Exercise aim: Exact reproduction of all the data is required, with pictures excluded.

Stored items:
════════
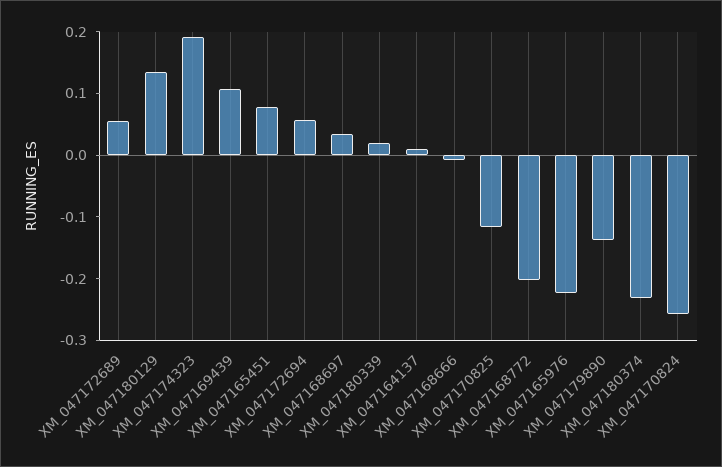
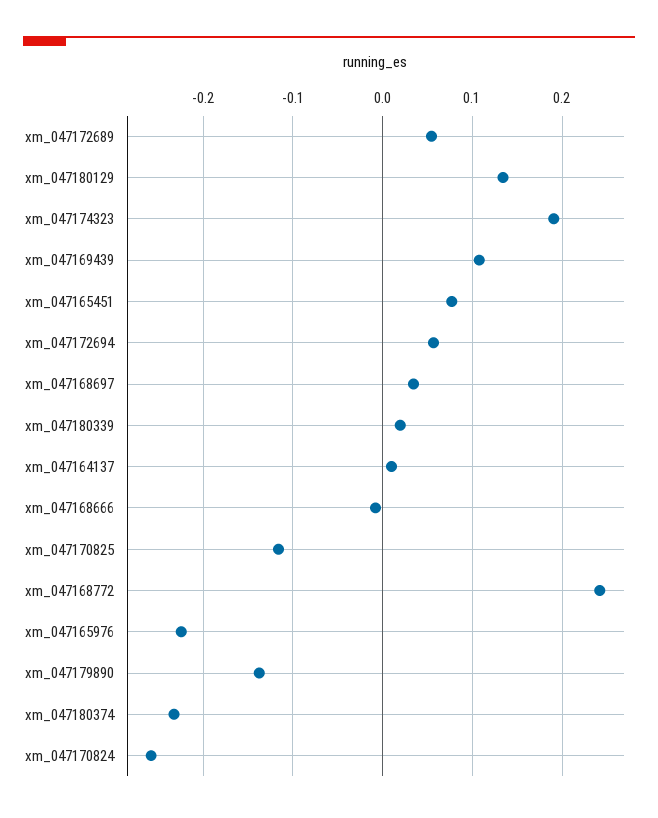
  {
    "XM_047172689": 0.05,
    "XM_047180129": 0.13,
    "XM_047174323": 0.19,
    "XM_047169439": 0.11,
    "XM_047165451": 0.08,
    "XM_047172694": 0.06,
    "XM_047168697": 0.03,
    "XM_047180339": 0.02,
    "XM_047164137": 0.01,
    "XM_047168666": -0.01,
    "XM_047170825": -0.12,
-   "XM_047168772": -0.2,
+   "XM_047168772": 0.24,
    "XM_047165976": -0.22,
    "XM_047179890": -0.14,
    "XM_047180374": -0.23,
    "XM_047170824": -0.26
  }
════════
Response area:
  {
    "XM_047172689": 0.05,
    "XM_047180129": 0.13,
    "XM_047174323": 0.19,
    "XM_047169439": 0.11,
    "XM_047165451": 0.08,
    "XM_047172694": 0.06,
    "XM_047168697": 0.03,
    "XM_047180339": 0.02,
    "XM_047164137": 0.01,
    "XM_047168666": -0.01,
    "XM_047170825": -0.12,
-   "XM_047168772": -0.2,
+   "XM_047168772": 0.24,
    "XM_047165976": -0.22,
    "XM_047179890": -0.14,
    "XM_047180374": -0.23,
    "XM_047170824": -0.26
  }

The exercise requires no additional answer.